Son falls silent. He looks down, shakes his head and shrugs his shoulders. He throws up his head and looks at the sky. He doesn’t know what to say, he doesn’t know how to say it. It is so difficult to talk about the intricacies of relationships...he is just a man after all.
He takes in a slow sip and pauses for the sublime liquid to enter his bloodstream and catalyse his thinking. He stares vacantly into oblivion and ever-so-slowly replies “You know what Dad, I don’t want my wife to be a wife. I want her to be my friend, my buddy for life. I want to marry a girl who is nice but not too saccharine sweet. Someone who listens to me, but not in an overtly subservient housewifish way. Someone who’s naughty and adventurous, but not promiscuous. Someone who talks but doesn’t go yappity-yap and naggity-nag 24 hours a day. Someone who looks like a dream and smiles like an angel. Someone who laughs with me, cries with me and stands by me through thick and thin. Someone who loves me for what I am, for who I am. Ah! Love... that’s what everything boils down to, doesn’t it Dad? Love -pure and unconditional... That is all I need. If I can find love in her, and if she can find love in me, then I swear by you Dad, that’s all I could wish for... I really wouldn’t care about the rest of her.”
The dad looks at his son with silent astonishment. Wow, who is this guy... he wonders to himself. Wow, is he my son? Where was he hiding all these years? He smiles to himself. My boy has got his heart and soul in the right place. Yes, he is my son, after all. I’ve got to know what I wanted to know. He nods to himself and takes a celebratory sip , to raise a toast to the moment.
The son realizes that words have tumbled out. “Darn! What have I done!” he curses to himself and buries his forehead in his hands. He looks up, snatches the beer from his Dad’s hands and empties it in one overflowing gulp. “Don’t believe in what I said, Dad. It wasn’t true. You don’t believe all that do you?” he mutters. He stands up on his feet, kicks a stone, stumbles over another, and flings the empty beer can far away. “Don’t believe in all that bullshit I just said. It was all rubbish, bollocks, balderdash. I don’t believe in all that love and shit. You know I don’t, right Dad? I only want the standard specifications in a girl. You know, the size 38 breasts, the size 36 bums, the hour-glass waist, the endless silken legs, the milky skin, the high performance capacity etc you know.... that’s all. That’s it. That should do it for me. ”

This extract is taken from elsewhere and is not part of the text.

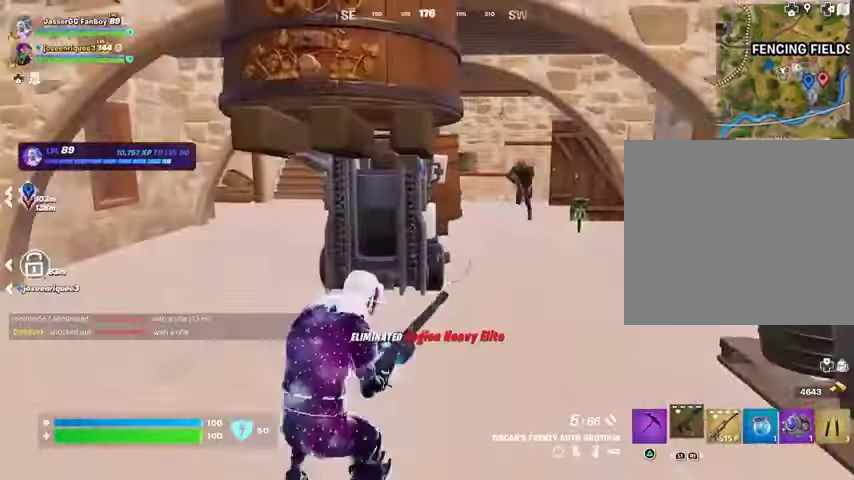
{"buttons": [], "left_stick": "up-right", "right_stick": "center", "events": [[200, "left_stick", "left"], [200, "right_stick", "up"], [300, "left_stick", "up-right"], [300, "right_stick", "center"]]}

The dad shakes his head and smiles at his son. He’s amused by the son’s desperate attempt to mislead him. He reaches out, grabs the son by his trousers and pulls him down to the lawn. “Of course I believe you, son” he replies with a wink. “In fact, I was wondering why that standard specification part didn’t come out of you earlier”
“Ha ha ha ha”. The son breaks into laughter. He knows that his old man is lying. But he still can’t help laughing.
“And you know what, young man... I am sure all your ex-relationships went kaput because you ran after your girlfriends with a laminated copy of the ‘standard specifications document’ hung around your neck! . Now do me a favor and pull out another beer”
“Aw, come on...” is all the son can sheepishly mutter as he pulls out a tin for himself and tosses another at his Dad.
Embarrassment. Smiles. Laughs. Guffaws. Clink of metal. Cheers!!!. Swig. Pause. Ponder. Despair. Sorrow. The son’s emotional clock changes position with every ticking second.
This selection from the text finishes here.